What will America look like when millennials are in charge?

One reason for the lack of movement? The enduring social norm against discussing wages and salaries. We asked those subject to a pay secrecy policy whether they supported this infringement of their free speech rights. The overwhelming majority said yes.

But there are emerging cracks in the edifice of the long-standing “salary taboo” governing workplace speech about wages and salaries. Our survey indicates that one group in particular is more likely to discuss pay with colleagues, more likely to know what their colleagues earn and more likely to reject the salary taboo explicitly: millennials.

We adjusted statistically for a range of factors likely to influence one’s knowledge of, desire for, and willingness to discuss pay at work. These include the worker’s tenure at her firm, the worker’s pay, firm size and whether the worker’s boss has a pay secrecy policy.
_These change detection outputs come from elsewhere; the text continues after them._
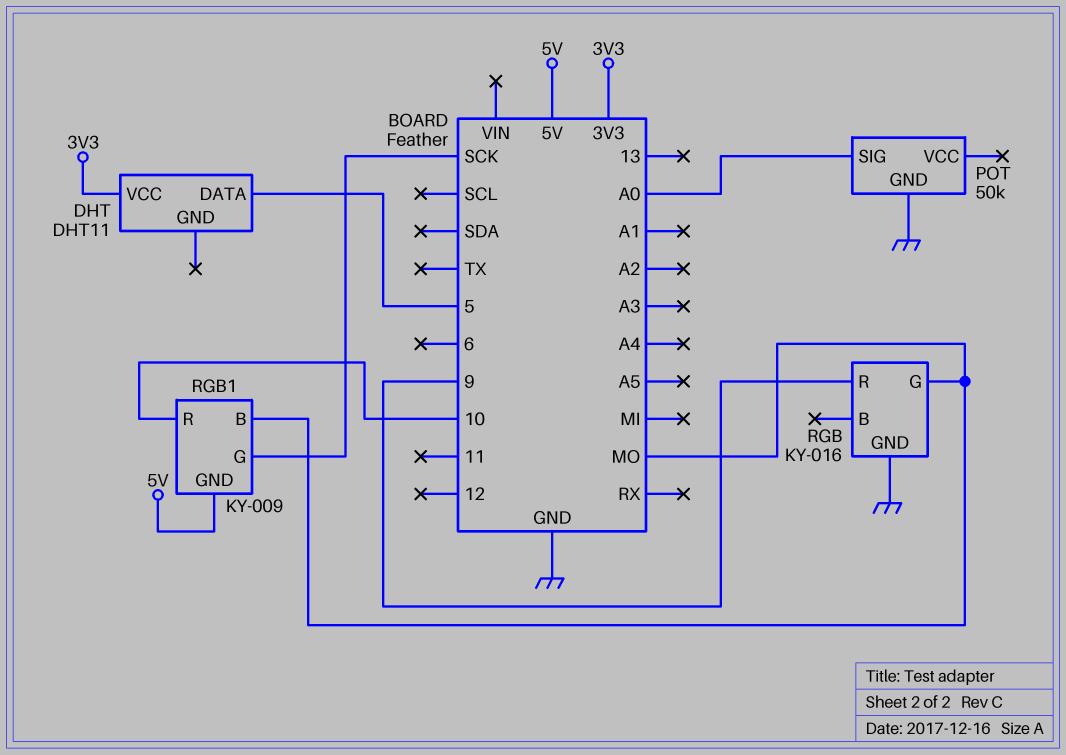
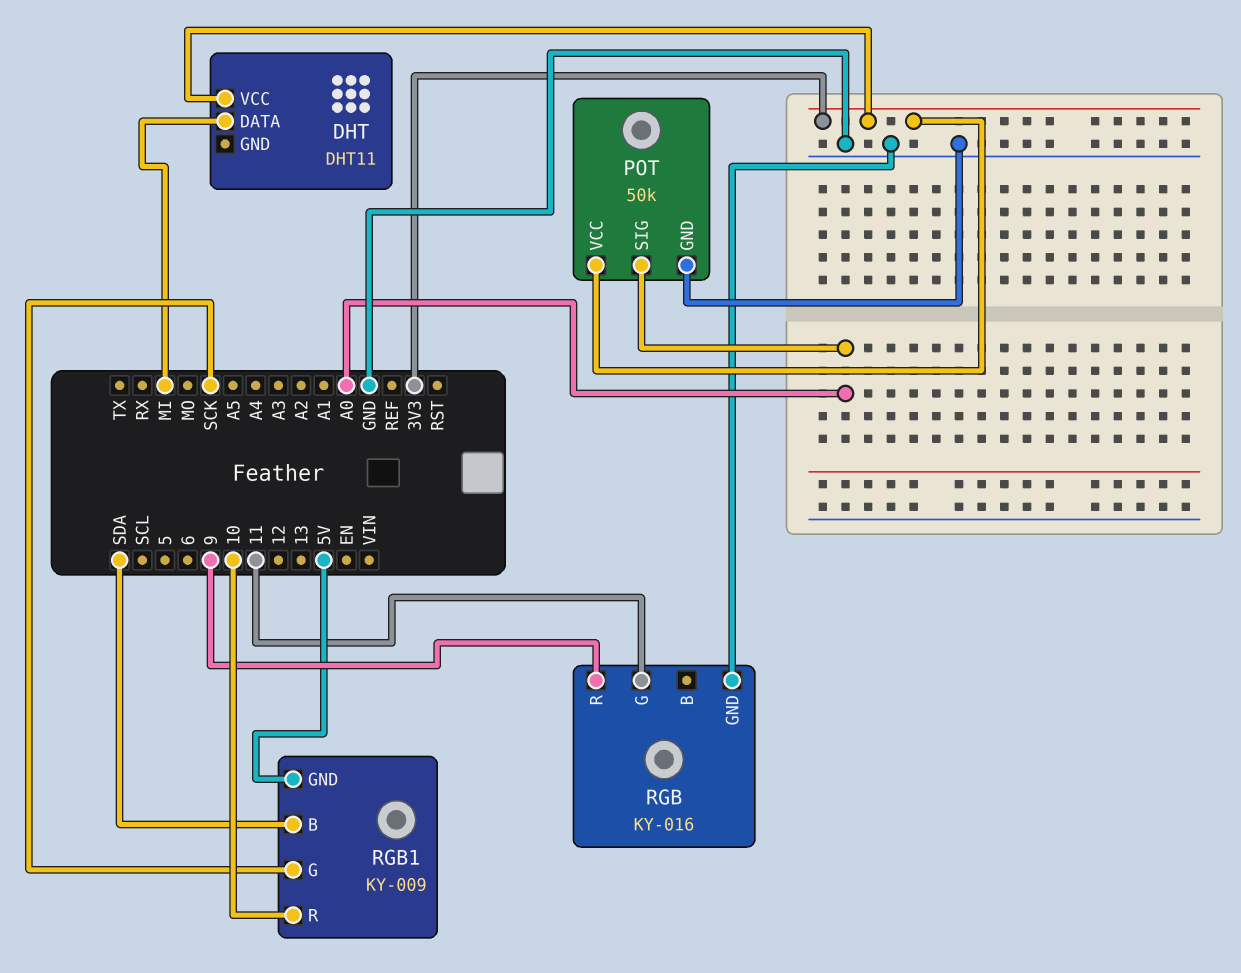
DHT pin DATA: 5 -> MI
POT pin VCC: none -> 3V3
RGB pin G: MO -> 11
RGB1 pin B: MO -> SDA

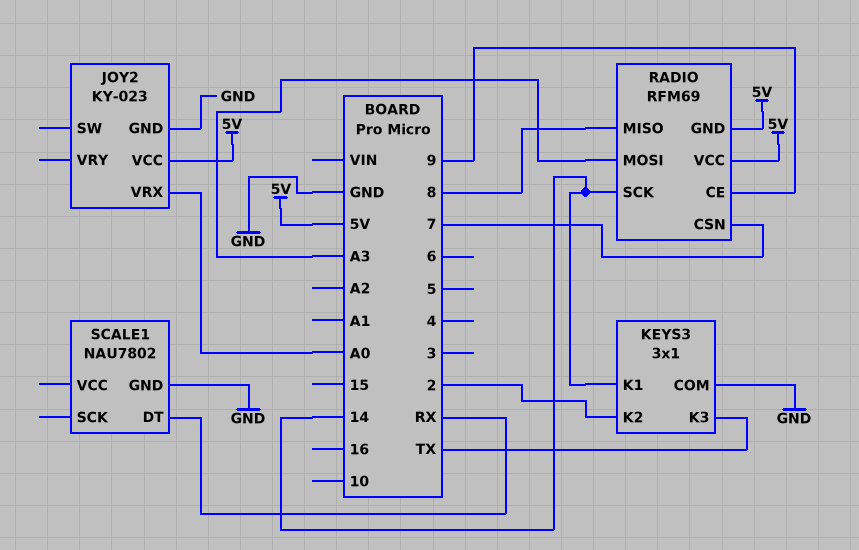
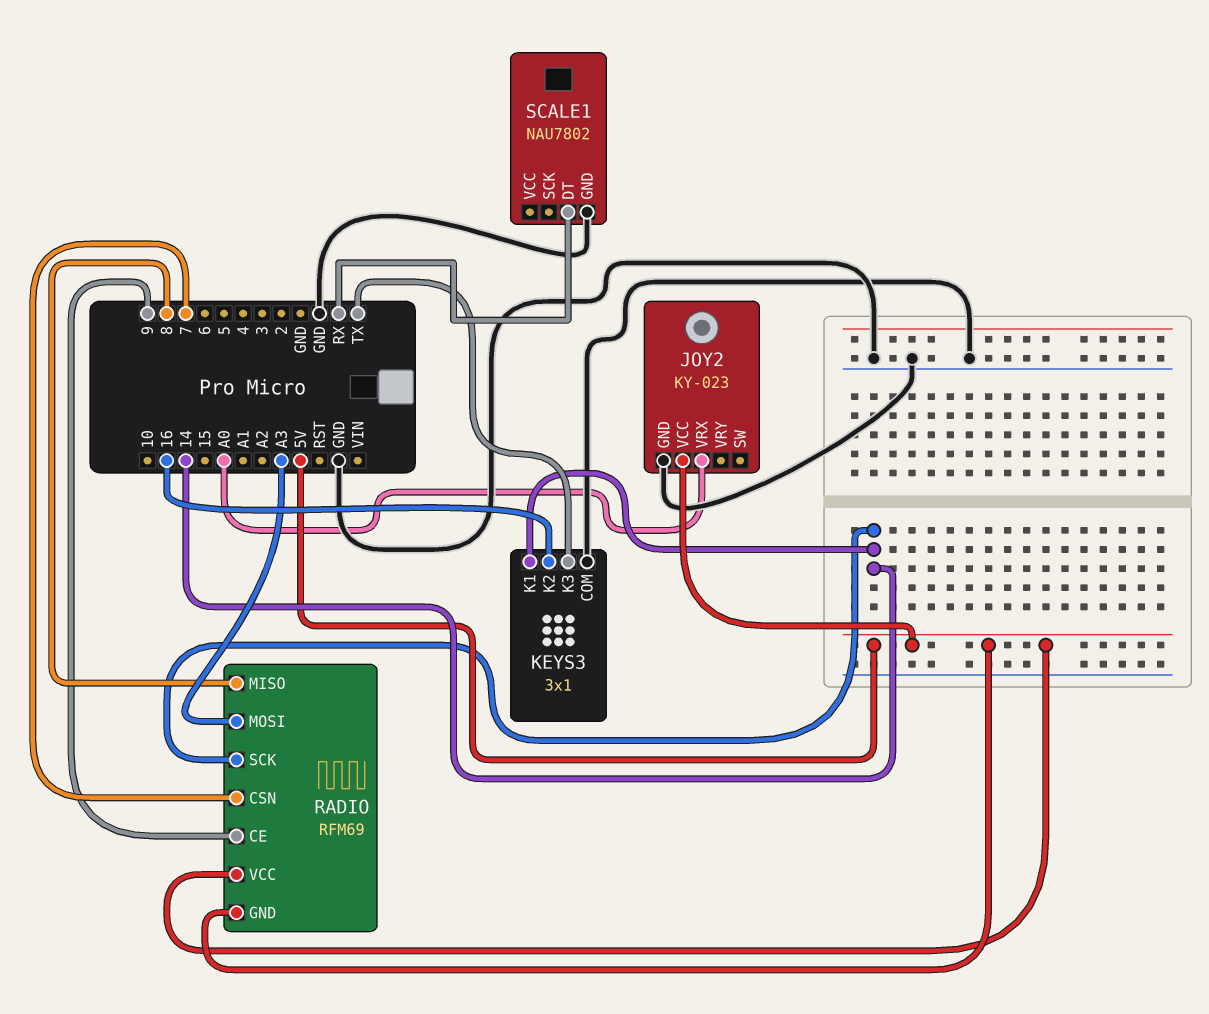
KEYS3 pin K2: 2 -> 16

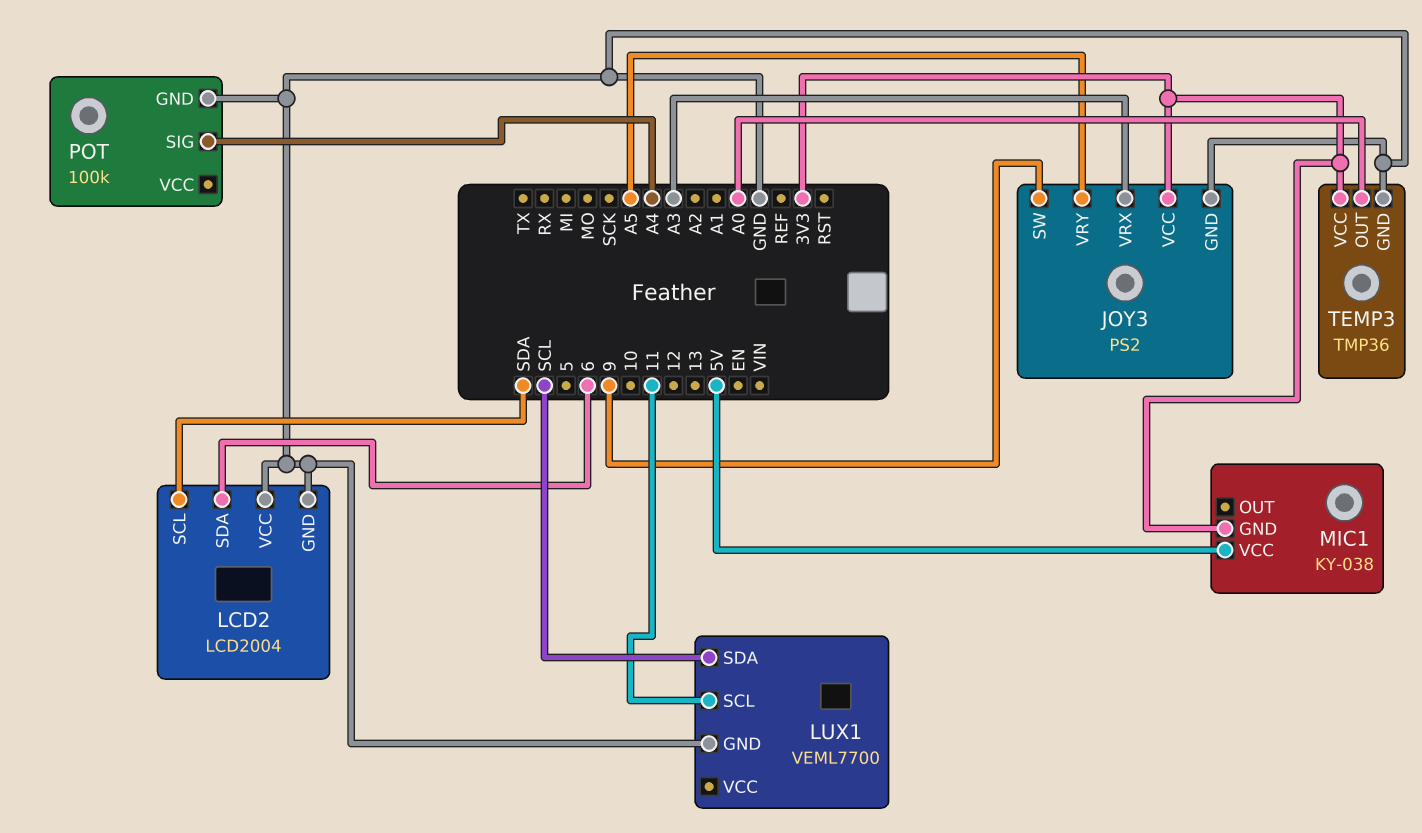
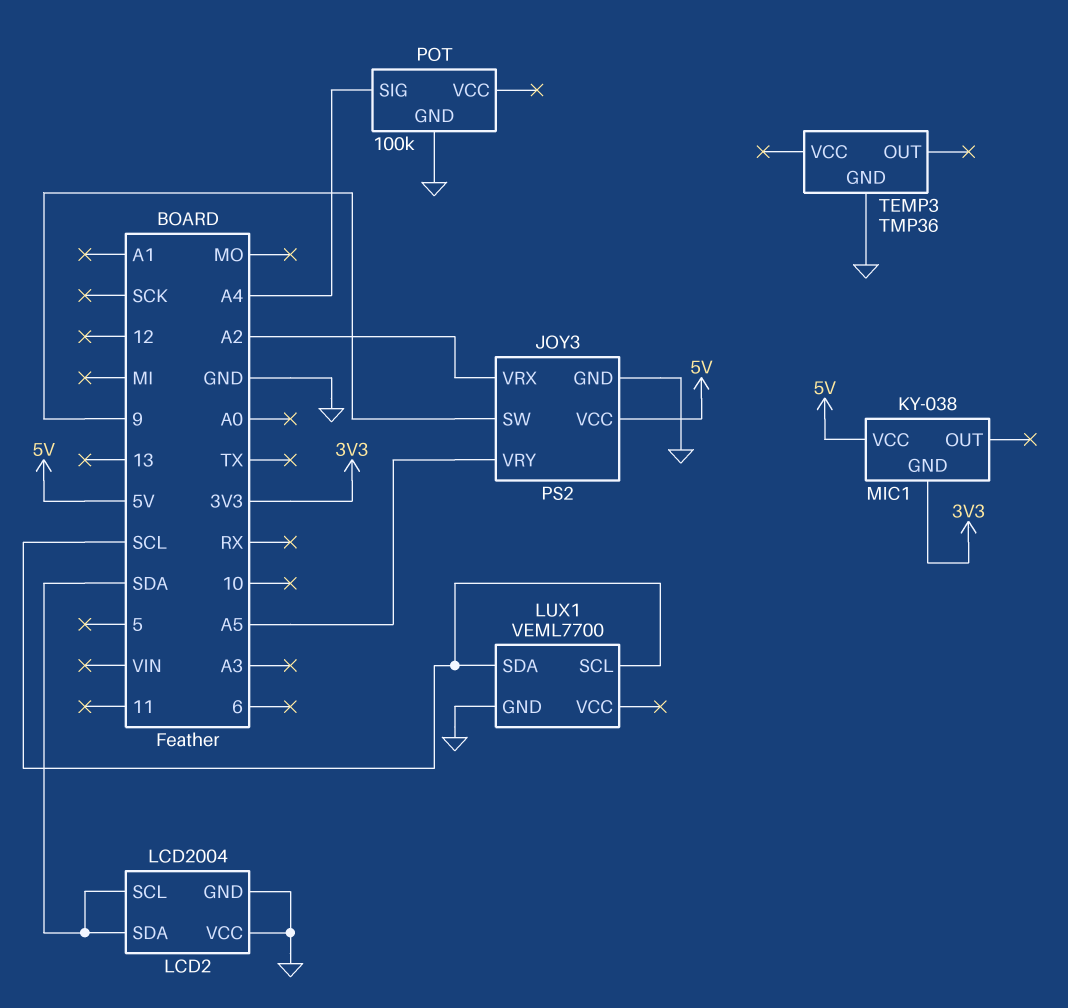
JOY3 pin VCC: 3V3 -> 5V
JOY3 pin VRX: A3 -> A2
LCD2 pin SDA: 6 -> SDA
LUX1 pin SCL: 11 -> SCL
TEMP3 pin OUT: A0 -> none
TEMP3 pin VCC: 3V3 -> none

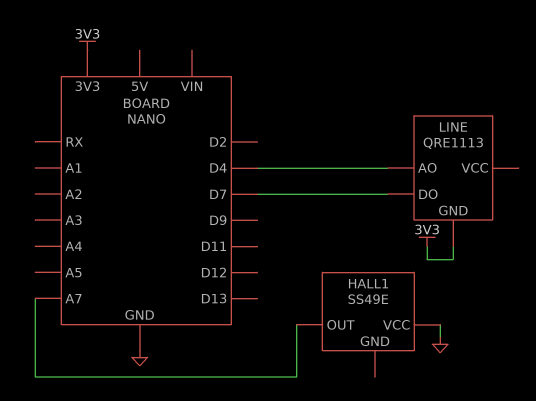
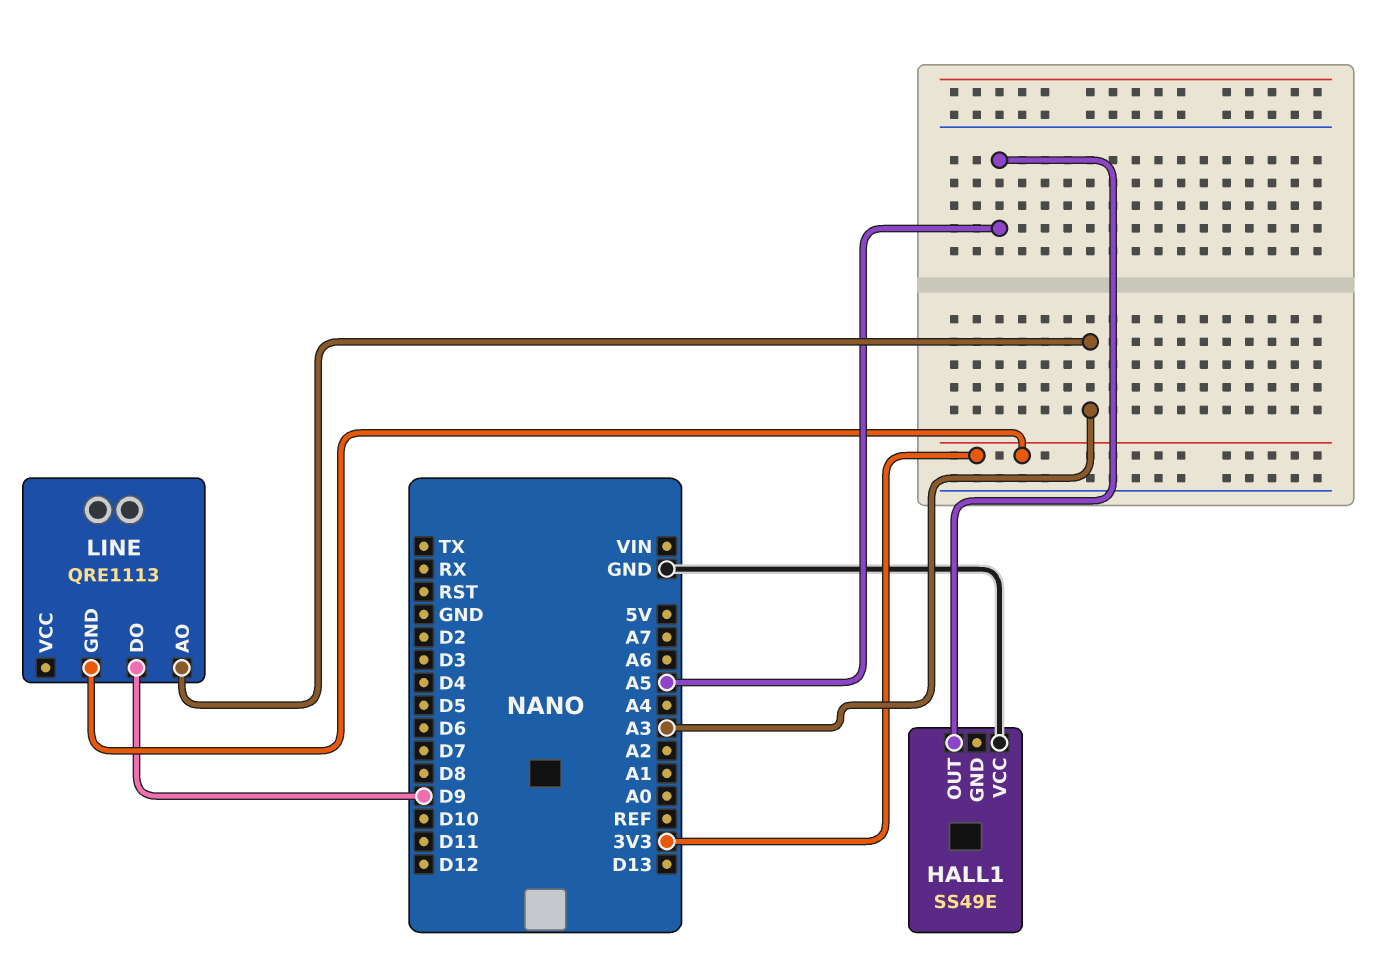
HALL1 pin OUT: A7 -> A5
LINE pin AO: D4 -> A3
LINE pin DO: D7 -> D9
Even after adding these controls, our models indicate that millennial workers (and the rather few Gen Z respondents in our data set) are nearly twice as likely as baby boomers to discuss pay with colleagues.

What about those respondents subject to a pay secrecy policy? Our data reveal that millennials are more likely to violate the restriction. Among workers either discouraged or formally prohibited from talking about pay, over half of millennials report discussing pay with their colleagues, compared to just 26 percent of baby boomers.

Is this simply a case of a broader embrace of an oversharing, extremely transparent lifestyle among a group that came of age in a landscape saturated by social media? Could be. But we argue for a different interpretation. Combined with their strong support for organized labor and willingness to vote for socialist political candidates, we contend that millennials’ rejection of pay secrecy rules reflects a set of workplace dynamics that our youngest workers recognize as fundamentally broken.

The American dream already eluded millennials of color. Then came the coronavirus.

The basic underpinnings of the “normative employment contract,” as the sociologist Beth Rubin has termed it, that structured labor markets when past generations began their careers have eroded. Millennials entered the labor force during a period marked by stagnant pay, precarious employment, and a general shifting of market risk downward from firms to employees. The oldest millennials began their careers too late to enjoy the late-1990s economic expansion, and instead saw their incomes fall during the “lost decade” of the aughts. The youngest, meanwhile, finished schooling and embarked on careers during the onset of the Great Recession, with many struggling to gain a firm grip on a middle-class lifestyle during the uneven and prolonged recovery. As a result, millennials have lower earnings and less wealth than older generations did when they were of the same age. And, of course, young adults trying to enter the workforce today confront unemployment rates unrivaled since the Great Depression.

These broader economic trends may have created ripe conditions for younger workers to challenge long-standing workplace norms. One of these is the general prescription against talking about pay, a norm that reinforces common employer rules punishing violators who deign to disclose their own or ask about their colleagues’ pay stub. It’s an outdated norm and unfair violation of our freedom of speech that penalizes women and lowers all workers’ leverage when negotiating for a fairer share of company resources. You won’t ask for a raise that you deserve if you don’t know and can’t find out that you’re being underpaid.

Whether it’s gag orders barring workers from sharing their covid-19 concerns, or rules against asking colleagues about their pay, it turns out that when we’re at work — whatever that means these days — we’re expected to keep our mouths shut. Back in 2014, President Barack Obama proclaimed, “Pay secrecy fosters discrimination, and we should not tolerate it.” Six years on, millions of us are still tolerating it, whether out of our own reluctance to violate the salary taboo, our employer’s policy against discussing pay, or some combination of the two. This Labor Day, let’s listen to our young colleagues and reject workplace speech restrictions that imperil our health and prevent us from receiving what’s rightfully ours.